Хороший вопрос. Папаша Время нашел пристанище у друзей, на улице Грасуаз. Шарлотта вернулась в собственную семью, пополнив многочисленную армию обитателей дома сестры на дороге Ленуа. Вплоть до этого момента я не задавался вопросом, куда пойду сам.
— Какое-то место должно найтись, — говорю я.

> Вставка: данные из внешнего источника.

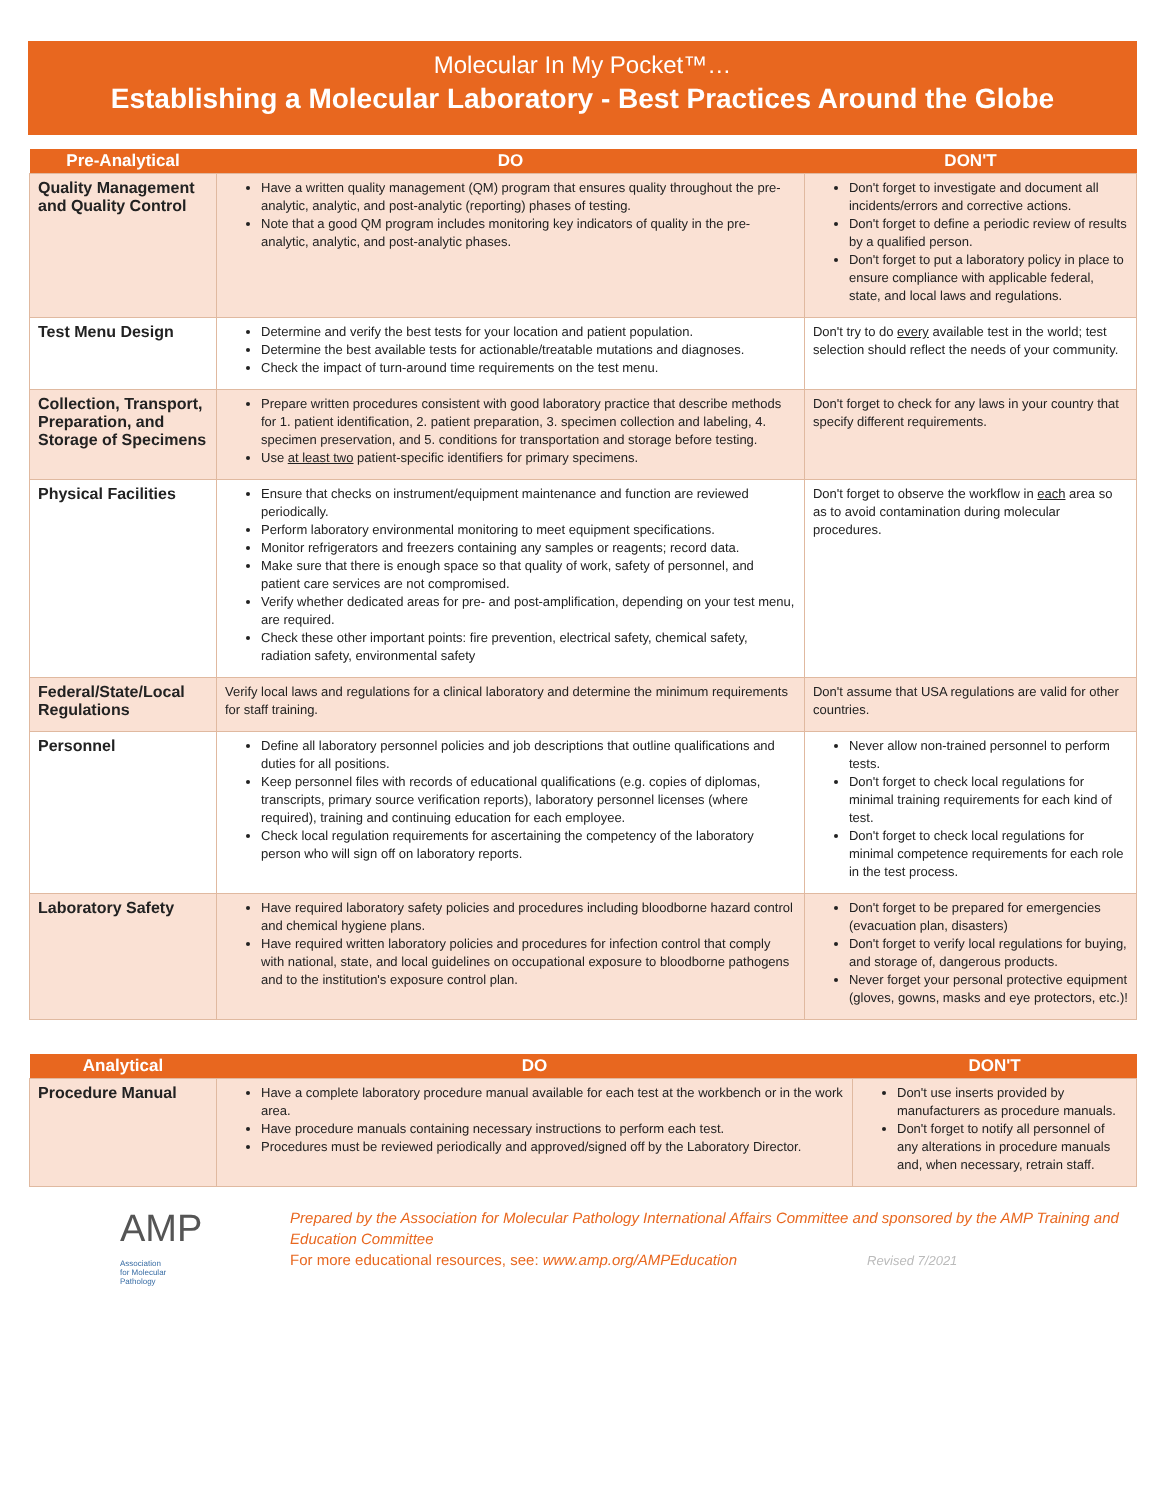Molecular In My Pocket™…
Establishing a Molecular Laboratory - Best Practices Around the Globe
| Pre-Analytical | DO | DON'T |
| --- | --- | --- |
| Quality Management and Quality Control | Have a written quality management (QM) program that ensures quality throughout the pre-analytic, analytic, and post-analytic (reporting) phases of testing. Note that a good QM program includes monitoring key indicators of quality in the pre-analytic, analytic, and post-analytic phases. | Don't forget to investigate and document all incidents/errors and corrective actions. Don't forget to define a periodic review of results by a qualified person. Don't forget to put a laboratory policy in place to ensure compliance with applicable federal, state, and local laws and regulations. |
| Test Menu Design | Determine and verify the best tests for your location and patient population. Determine the best available tests for actionable/treatable mutations and diagnoses. Check the impact of turn-around time requirements on the test menu. | Don't try to do every available test in the world; test selection should reflect the needs of your community. |
| Collection, Transport, Preparation, and Storage of Specimens | Prepare written procedures consistent with good laboratory practice that describe methods for 1. patient identification, 2. patient preparation, 3. specimen collection and labeling, 4. specimen preservation, and 5. conditions for transportation and storage before testing. Use at least two patient-specific identifiers for primary specimens. | Don't forget to check for any laws in your country that specify different requirements. |
| Physical Facilities | Ensure that checks on instrument/equipment maintenance and function are reviewed periodically. Perform laboratory environmental monitoring to meet equipment specifications. Monitor refrigerators and freezers containing any samples or reagents; record data. Make sure that there is enough space so that quality of work, safety of personnel, and patient care services are not compromised. Verify whether dedicated areas for pre- and post-amplification, depending on your test menu, are required. Check these other important points: fire prevention, electrical safety, chemical safety, radiation safety, environmental safety | Don't forget to observe the workflow in each area so as to avoid contamination during molecular procedures. |
| Federal/State/Local Regulations | Verify local laws and regulations for a clinical laboratory and determine the minimum requirements for staff training. | Don't assume that USA regulations are valid for other countries. |
| Personnel | Define all laboratory personnel policies and job descriptions that outline qualifications and duties for all positions. Keep personnel files with records of educational qualifications (e.g. copies of diplomas, transcripts, primary source verification reports), laboratory personnel licenses (where required), training and continuing education for each employee. Check local regulation requirements for ascertaining the competency of the laboratory person who will sign off on laboratory reports. | Never allow non-trained personnel to perform tests. Don't forget to check local regulations for minimal training requirements for each kind of test. Don't forget to check local regulations for minimal competence requirements for each role in the test process. |
| Laboratory Safety | Have required laboratory safety policies and procedures including bloodborne hazard control and chemical hygiene plans. Have required written laboratory policies and procedures for infection control that comply with national, state, and local guidelines on occupational exposure to bloodborne pathogens and to the institution's exposure control plan. | Don't forget to be prepared for emergencies (evacuation plan, disasters) Don't forget to verify local regulations for buying, and storage of, dangerous products. Never forget your personal protective equipment (gloves, gowns, masks and eye protectors, etc.)! |
| Analytical | DO | DON'T |
| --- | --- | --- |
| Procedure Manual | Have a complete laboratory procedure manual available for each test at the workbench or in the work area. Have procedure manuals containing necessary instructions to perform each test. Procedures must be reviewed periodically and approved/signed off by the Laboratory Director. | Don't use inserts provided by manufacturers as procedure manuals. Don't forget to notify all personnel of any alterations in procedure manuals and, when necessary, retrain staff. |
AMP Association
for Molecular
Pathology
Prepared by the Association for Molecular Pathology International Affairs Committee and sponsored by the AMP Training and Education Committee
For more educational resources, see: www.amp.org/AMPEducation Revised 7/2021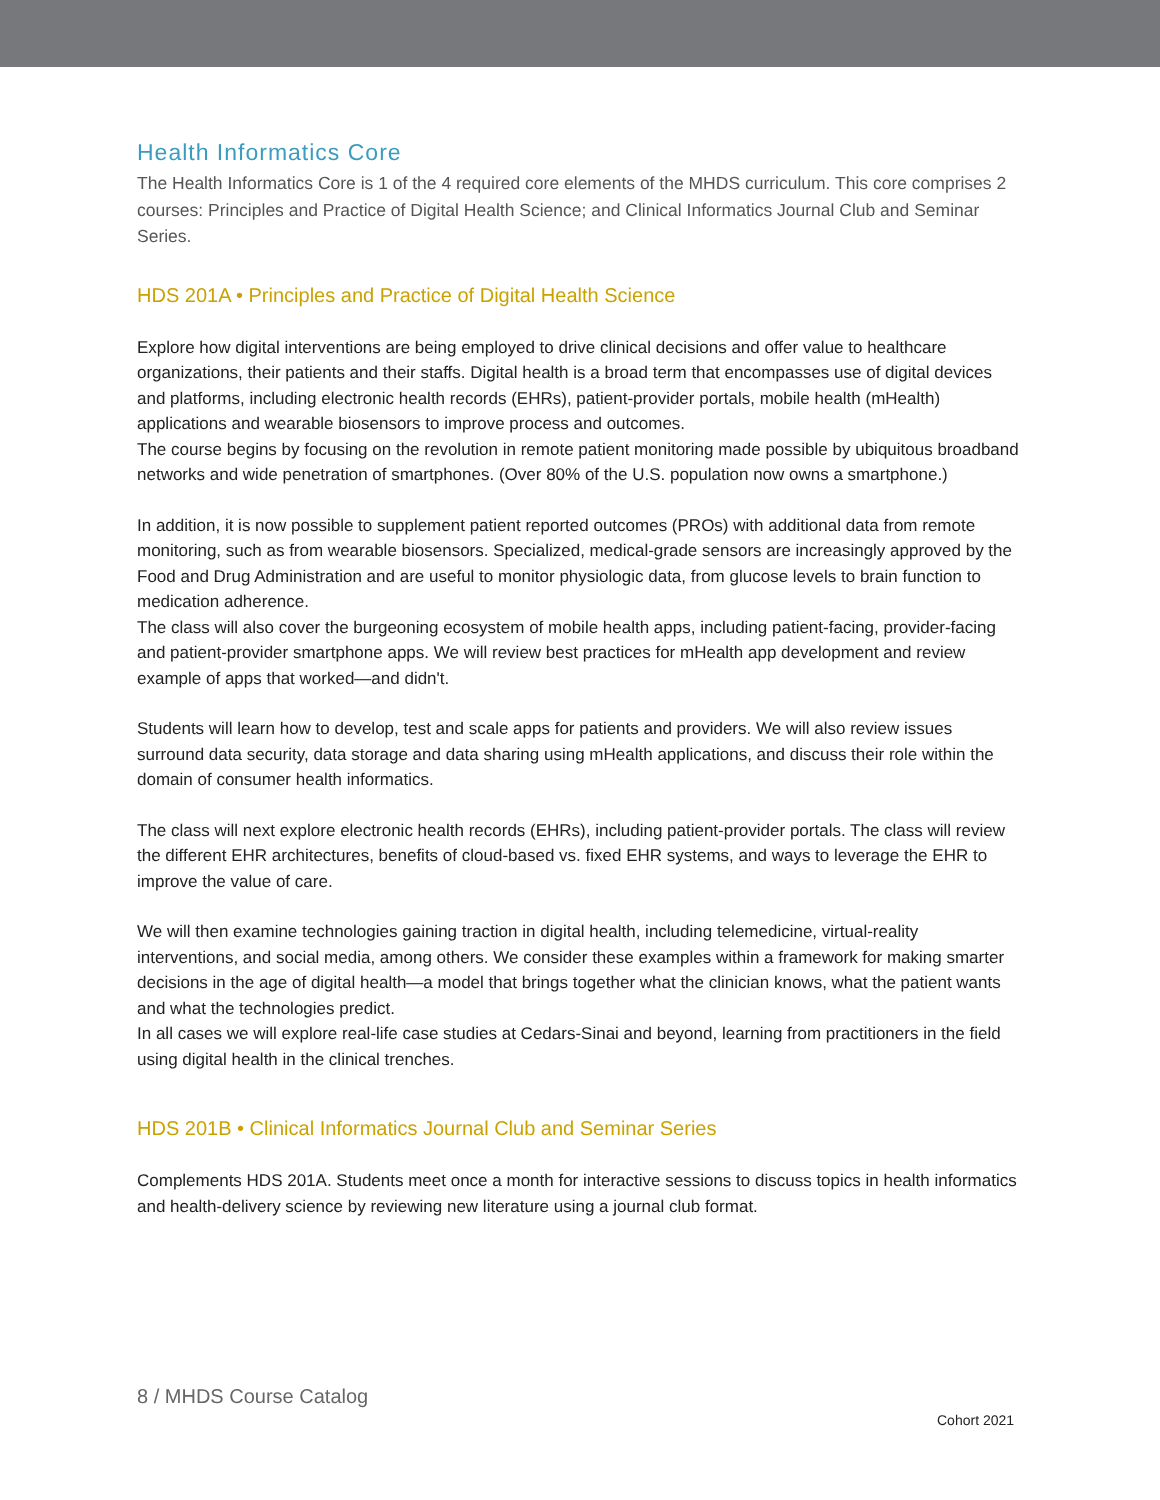Health Informatics Core
The Health Informatics Core is 1 of the 4 required core elements of the MHDS curriculum. This core comprises 2 courses: Principles and Practice of Digital Health Science; and Clinical Informatics Journal Club and Seminar Series.
HDS 201A • Principles and Practice of Digital Health Science
Explore how digital interventions are being employed to drive clinical decisions and offer value to healthcare organizations, their patients and their staffs. Digital health is a broad term that encompasses use of digital devices and platforms, including electronic health records (EHRs), patient-provider portals, mobile health (mHealth) applications and wearable biosensors to improve process and outcomes.
The course begins by focusing on the revolution in remote patient monitoring made possible by ubiquitous broadband networks and wide penetration of smartphones. (Over 80% of the U.S. population now owns a smartphone.)
In addition, it is now possible to supplement patient reported outcomes (PROs) with additional data from remote monitoring, such as from wearable biosensors. Specialized, medical-grade sensors are increasingly approved by the Food and Drug Administration and are useful to monitor physiologic data, from glucose levels to brain function to medication adherence.
The class will also cover the burgeoning ecosystem of mobile health apps, including patient-facing, provider-facing and patient-provider smartphone apps. We will review best practices for mHealth app development and review example of apps that worked—and didn't.
Students will learn how to develop, test and scale apps for patients and providers. We will also review issues surround data security, data storage and data sharing using mHealth applications, and discuss their role within the domain of consumer health informatics.
The class will next explore electronic health records (EHRs), including patient-provider portals. The class will review the different EHR architectures, benefits of cloud-based vs. fixed EHR systems, and ways to leverage the EHR to improve the value of care.
We will then examine technologies gaining traction in digital health, including telemedicine, virtual-reality interventions, and social media, among others. We consider these examples within a framework for making smarter decisions in the age of digital health—a model that brings together what the clinician knows, what the patient wants and what the technologies predict.
In all cases we will explore real-life case studies at Cedars-Sinai and beyond, learning from practitioners in the field using digital health in the clinical trenches.
HDS 201B • Clinical Informatics Journal Club and Seminar Series
Complements HDS 201A. Students meet once a month for interactive sessions to discuss topics in health informatics and health-delivery science by reviewing new literature using a journal club format.
8 / MHDS Course Catalog
Cohort 2021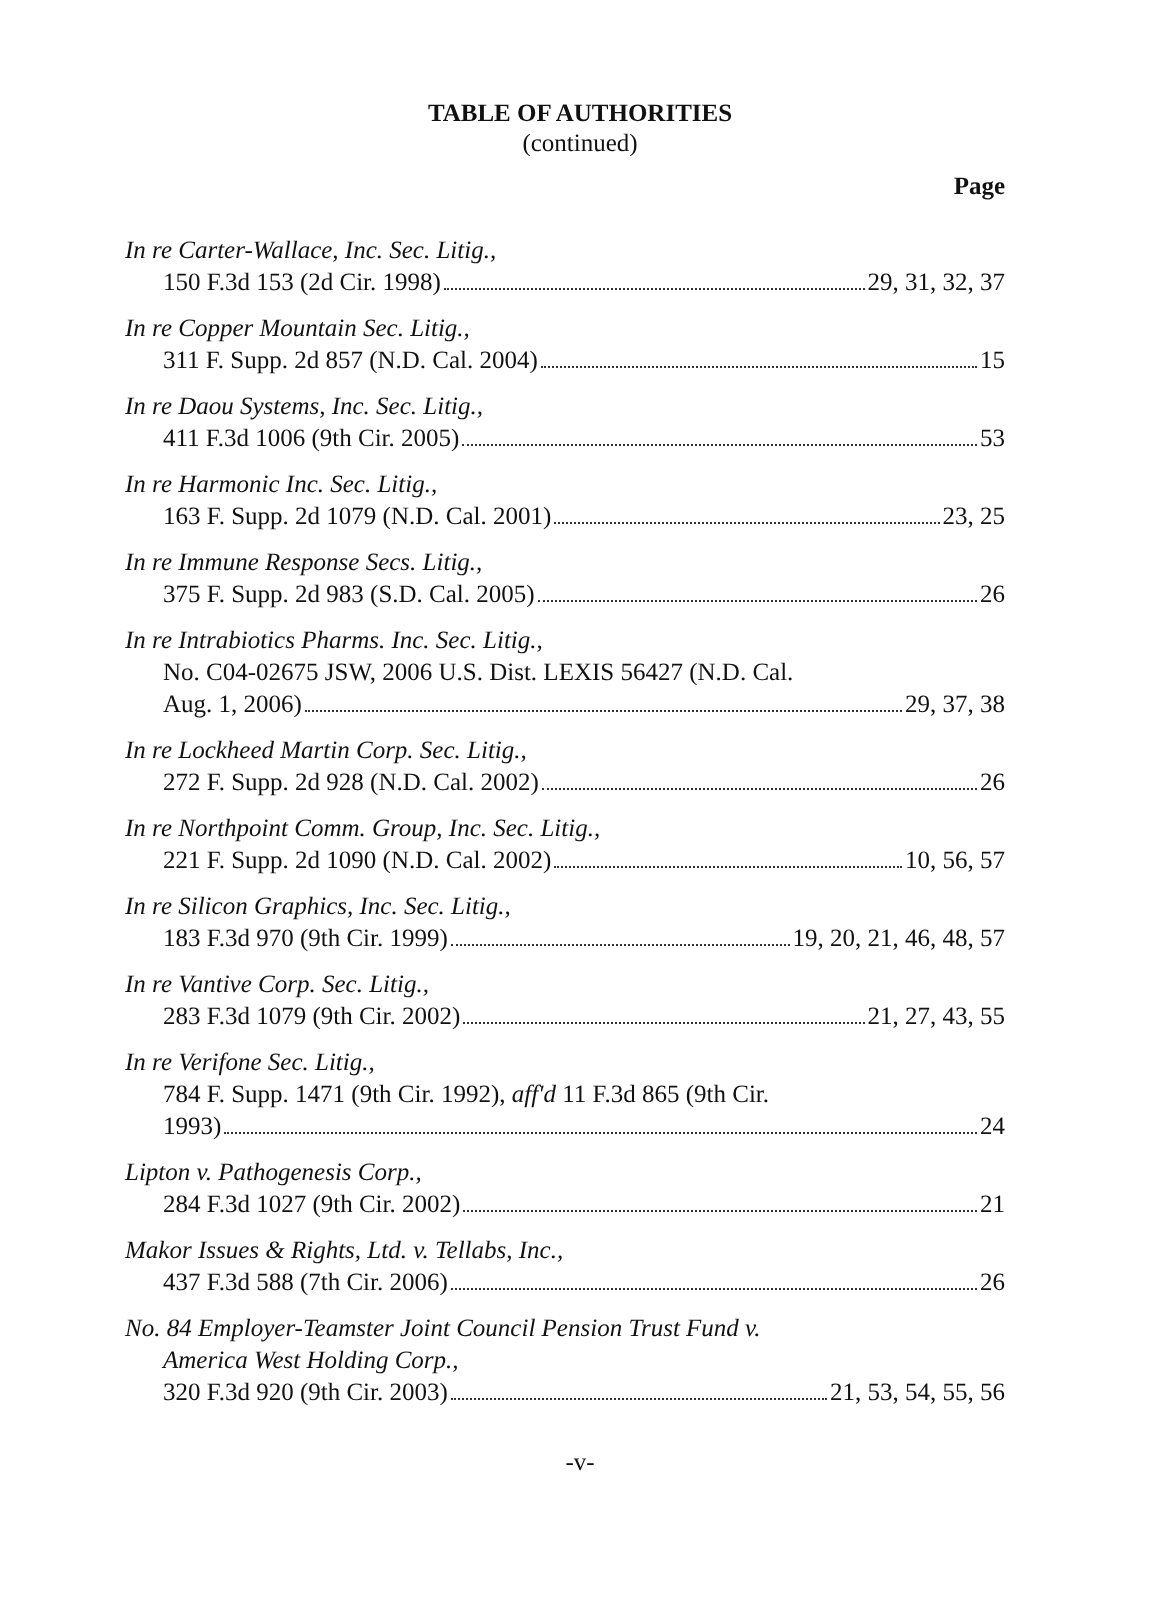TABLE OF AUTHORITIES
(continued)
Page
In re Carter-Wallace, Inc. Sec. Litig.,
150 F.3d 153 (2d Cir. 1998) 29, 31, 32, 37
In re Copper Mountain Sec. Litig.,
311 F. Supp. 2d 857 (N.D. Cal. 2004) 15
In re Daou Systems, Inc. Sec. Litig.,
411 F.3d 1006 (9th Cir. 2005) 53
In re Harmonic Inc. Sec. Litig.,
163 F. Supp. 2d 1079 (N.D. Cal. 2001) 23, 25
In re Immune Response Secs. Litig.,
375 F. Supp. 2d 983 (S.D. Cal. 2005) 26
In re Intrabiotics Pharms. Inc. Sec. Litig.,
No. C04-02675 JSW, 2006 U.S. Dist. LEXIS 56427 (N.D. Cal.
Aug. 1, 2006) 29, 37, 38
In re Lockheed Martin Corp. Sec. Litig.,
272 F. Supp. 2d 928 (N.D. Cal. 2002) 26
In re Northpoint Comm. Group, Inc. Sec. Litig.,
221 F. Supp. 2d 1090 (N.D. Cal. 2002) 10, 56, 57
In re Silicon Graphics, Inc. Sec. Litig.,
183 F.3d 970 (9th Cir. 1999) 19, 20, 21, 46, 48, 57
In re Vantive Corp. Sec. Litig.,
283 F.3d 1079 (9th Cir. 2002) 21, 27, 43, 55
In re Verifone Sec. Litig.,
784 F. Supp. 1471 (9th Cir. 1992), aff'd 11 F.3d 865 (9th Cir.
1993) 24
Lipton v. Pathogenesis Corp.,
284 F.3d 1027 (9th Cir. 2002) 21
Makor Issues & Rights, Ltd. v. Tellabs, Inc.,
437 F.3d 588 (7th Cir. 2006) 26
No. 84 Employer-Teamster Joint Council Pension Trust Fund v.
America West Holding Corp.,
320 F.3d 920 (9th Cir. 2003) 21, 53, 54, 55, 56
-v-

— Уже нашлось, — отвечает Видок.
В двух шагах от Нотр-Дама, не далее чем в квартале от реки, за углом от Сен-Мишель… и все же вы вполне можете пройти мимо улицы Ирондель и не заметить ее. Именно это и нравится Видоку. Лишь немногие из его знакомых посещают этот дом на узкой, мощенной булыжником улице. Даже подчиненные Видока здесь не бывают. Поэтому я не без трепета подхожу к внушительному парадному входу дома номер 111.
Шарлю подобные эмоции чужды. Он сразу же устремляется по мраморной лестнице наверх.
— Гляди-ка! У них над дверями вырезаны саламандры.
— А теперь слушайте, — предупреждает Видок. — Когда войдете в дом, снимете обувь. Там на полу старинный ковер, ясно?
В самом деле, старинный. И инкрустированный столик времен Империи, и мраморная лестница. И высокие потолки, и отполированные полы, и две служанки. Бедный мальчик из Арраса далеко пошел.
Не расставшись, впрочем, с Аррасом. Аррас здесь, воплощенный в пухлой и румяной матери Видока: крестьянская порода в рюшах и ароматной пудре.
— Дети мои! — Она притягивает нас к себе. — Что вам пришлось перенести! Обещаю, под нашей крышей вы в полной безопасности. И можете оставаться здесь так долго, как вам понадобится, — правда, Франсуа?